** Begin PROVIDED PASSAGE **

MEG Supply remains tight despite the restart of Ineos's Dormagen cracker -- a key ethylene oxide supplier. Spot prices going into March were expected to reflect this despite the arrival of Asian imports at the end of February and beginning of March.
The recent surge in European polyethylene spot and contract prices, which is expected to intensify further in February, could see some converters struggle to pass costs through to the final customer, placing their finances under severe pressure. Producers announced their intention to lift LDPE prices in February by Eur200-250/mt ($241-$301) as a minimum.
European PVC participants will continue to follow the developments around the supply tightness caused by outages and recent force majeure announced by KemOne. The market will continue to watch developments in the Turkish PVC market and product spot availability in NWE.
Buying appetite for European virgin PET started to ease over the first week of February, even as supply remained unchanged. Market players will continue to monitor the response of PET buyers to rising prices.
Although tightness in the European ABS market showed no signs of abating, European producers were seeing requests for material from the Asian market, further underlining the strength of demand for ABS as the market moves into mid-February.
Naphtha market participants are focusing on feedstock demand while contemplating whether the collapse seen toward the end of the week in terms of richly valued structure and crack spreads will continue. Despite demand for blendstocks remaining subdued overall, a shift of domestic blending margins into the positive territory and strong gasoline exports interest to the US will possibly provide marginal support.
Premiums of European mixed xylene rose Feb. 5 following a return of buying appetite to the market. With supply remaining tight, the continuation of the bidding interest will lift the premiums further. In the European toluene market, market players will be on the lookout for signs of returning buying interest from US consumers, as domestic gasoline blenders are likely to remain uninterested in toluene at current prices.
European methanol supply will remain steady to improved this week amid talk of incoming material from Asia, despite ongoing production constraints in Norway and Russia, while demand will stay healthy. Spot activity is likely to be limited due to the large volume of material transacted in the spot market at the close of January.
European MTBE premiums will stay relatively steady at seasonal lows. Tepid demand for high octane components will continue, while some opportunities for mostly domestic gasoline blends in the Amsterdam-Rotterdam-Antwerp hub will provide a floor for MTBE. The negative gasoline-to-naphtha spread continued to weigh on MTBE market fundamentals.

** End PROVIDED PASSAGE **
** Begin LISTED RECORDS **

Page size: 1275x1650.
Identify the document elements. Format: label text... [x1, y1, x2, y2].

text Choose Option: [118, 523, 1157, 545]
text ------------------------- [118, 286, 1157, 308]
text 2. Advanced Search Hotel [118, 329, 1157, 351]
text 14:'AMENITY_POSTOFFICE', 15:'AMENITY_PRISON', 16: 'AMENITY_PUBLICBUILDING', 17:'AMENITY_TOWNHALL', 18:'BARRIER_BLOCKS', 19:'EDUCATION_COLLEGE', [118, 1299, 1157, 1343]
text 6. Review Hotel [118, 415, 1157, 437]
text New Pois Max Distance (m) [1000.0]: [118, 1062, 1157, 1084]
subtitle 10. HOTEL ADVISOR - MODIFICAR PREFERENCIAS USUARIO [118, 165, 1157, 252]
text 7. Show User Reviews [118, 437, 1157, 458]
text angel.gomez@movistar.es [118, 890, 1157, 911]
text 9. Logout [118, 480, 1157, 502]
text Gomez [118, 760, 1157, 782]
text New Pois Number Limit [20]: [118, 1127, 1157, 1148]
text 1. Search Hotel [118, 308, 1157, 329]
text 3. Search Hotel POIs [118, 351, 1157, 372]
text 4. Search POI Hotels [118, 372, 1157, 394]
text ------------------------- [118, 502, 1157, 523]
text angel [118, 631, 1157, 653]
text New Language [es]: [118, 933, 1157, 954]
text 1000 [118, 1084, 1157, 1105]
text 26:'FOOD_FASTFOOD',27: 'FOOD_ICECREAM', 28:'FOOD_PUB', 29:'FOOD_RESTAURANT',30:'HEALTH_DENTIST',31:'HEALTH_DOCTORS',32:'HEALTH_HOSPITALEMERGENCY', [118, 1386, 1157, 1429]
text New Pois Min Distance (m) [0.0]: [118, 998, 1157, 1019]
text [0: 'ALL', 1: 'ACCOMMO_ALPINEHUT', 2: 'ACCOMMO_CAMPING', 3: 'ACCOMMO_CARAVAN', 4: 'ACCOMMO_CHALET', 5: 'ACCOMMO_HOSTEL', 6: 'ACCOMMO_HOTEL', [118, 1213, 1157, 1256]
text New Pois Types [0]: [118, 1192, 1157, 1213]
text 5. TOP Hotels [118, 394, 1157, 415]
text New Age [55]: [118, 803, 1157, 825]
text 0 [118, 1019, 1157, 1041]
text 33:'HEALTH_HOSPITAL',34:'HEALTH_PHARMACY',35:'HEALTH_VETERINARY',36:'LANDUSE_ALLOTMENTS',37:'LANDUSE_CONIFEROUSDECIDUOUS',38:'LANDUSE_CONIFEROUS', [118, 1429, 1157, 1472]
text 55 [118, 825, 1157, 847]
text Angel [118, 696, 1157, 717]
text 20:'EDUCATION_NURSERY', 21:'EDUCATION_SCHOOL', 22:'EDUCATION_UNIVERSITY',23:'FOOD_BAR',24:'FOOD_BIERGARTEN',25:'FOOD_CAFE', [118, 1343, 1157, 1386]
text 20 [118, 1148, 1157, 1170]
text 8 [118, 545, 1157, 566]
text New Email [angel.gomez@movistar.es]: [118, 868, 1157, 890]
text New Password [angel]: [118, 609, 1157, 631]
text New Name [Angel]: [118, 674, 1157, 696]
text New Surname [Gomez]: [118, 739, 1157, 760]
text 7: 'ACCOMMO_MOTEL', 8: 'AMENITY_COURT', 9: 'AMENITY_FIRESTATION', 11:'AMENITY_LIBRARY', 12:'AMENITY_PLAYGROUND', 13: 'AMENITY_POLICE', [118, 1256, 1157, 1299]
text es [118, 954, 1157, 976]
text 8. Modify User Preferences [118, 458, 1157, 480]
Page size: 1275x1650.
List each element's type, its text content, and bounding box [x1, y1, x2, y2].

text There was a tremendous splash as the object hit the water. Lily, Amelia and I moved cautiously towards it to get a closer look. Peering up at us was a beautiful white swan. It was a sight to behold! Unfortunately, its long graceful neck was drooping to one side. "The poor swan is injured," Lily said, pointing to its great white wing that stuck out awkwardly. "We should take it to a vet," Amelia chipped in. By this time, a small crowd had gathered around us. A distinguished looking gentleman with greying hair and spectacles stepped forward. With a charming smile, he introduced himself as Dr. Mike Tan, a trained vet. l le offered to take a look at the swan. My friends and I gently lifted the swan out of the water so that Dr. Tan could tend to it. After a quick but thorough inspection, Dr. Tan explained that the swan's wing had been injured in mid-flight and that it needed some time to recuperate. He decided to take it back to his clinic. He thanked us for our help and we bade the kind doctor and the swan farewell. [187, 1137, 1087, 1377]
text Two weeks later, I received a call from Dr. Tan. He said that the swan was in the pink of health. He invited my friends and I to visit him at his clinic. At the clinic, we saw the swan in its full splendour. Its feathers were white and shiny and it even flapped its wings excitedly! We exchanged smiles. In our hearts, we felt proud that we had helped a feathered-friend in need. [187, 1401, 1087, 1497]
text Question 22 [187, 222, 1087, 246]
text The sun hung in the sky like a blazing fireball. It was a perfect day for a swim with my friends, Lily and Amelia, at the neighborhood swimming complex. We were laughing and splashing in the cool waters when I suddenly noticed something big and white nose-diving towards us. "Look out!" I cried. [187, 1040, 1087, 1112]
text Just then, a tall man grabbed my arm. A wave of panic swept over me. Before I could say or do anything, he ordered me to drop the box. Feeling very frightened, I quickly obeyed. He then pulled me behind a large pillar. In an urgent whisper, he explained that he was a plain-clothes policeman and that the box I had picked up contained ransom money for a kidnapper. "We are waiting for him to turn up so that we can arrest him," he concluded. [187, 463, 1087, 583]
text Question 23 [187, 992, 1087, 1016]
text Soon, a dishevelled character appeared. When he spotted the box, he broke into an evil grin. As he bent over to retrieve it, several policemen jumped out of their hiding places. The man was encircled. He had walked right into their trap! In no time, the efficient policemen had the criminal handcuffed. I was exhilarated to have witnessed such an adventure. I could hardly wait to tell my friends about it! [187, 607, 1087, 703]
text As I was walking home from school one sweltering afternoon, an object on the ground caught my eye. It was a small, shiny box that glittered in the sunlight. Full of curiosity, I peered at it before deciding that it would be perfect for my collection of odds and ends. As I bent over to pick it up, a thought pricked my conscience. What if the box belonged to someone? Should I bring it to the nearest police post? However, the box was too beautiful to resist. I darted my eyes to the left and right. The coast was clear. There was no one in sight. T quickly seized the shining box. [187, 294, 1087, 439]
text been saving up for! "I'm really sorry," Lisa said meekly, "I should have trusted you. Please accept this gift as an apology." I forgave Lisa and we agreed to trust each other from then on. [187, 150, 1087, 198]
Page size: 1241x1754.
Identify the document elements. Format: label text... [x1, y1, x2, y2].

** End LISTED RECORDS **

--- TASKS TO PERFORM ---
a - Answer these from the petrochemical market text:
(i) By how much did producers intend to lift LDPE prices in February, at a minimum?
(ii) Which company announced the recent force majeure affecting European PVC?
(iii) On what date did premiums of European mixed xylene rise?
b - Please count the lines of the records that contain the string "User", and give only that number.
The text and the records have nothing to do with each other.

--- CORRECT ANSWERS ---
a -
(i) Eur200-250/mt ($241-$301)
(ii) KemOne
(iii) Feb. 5

b - 2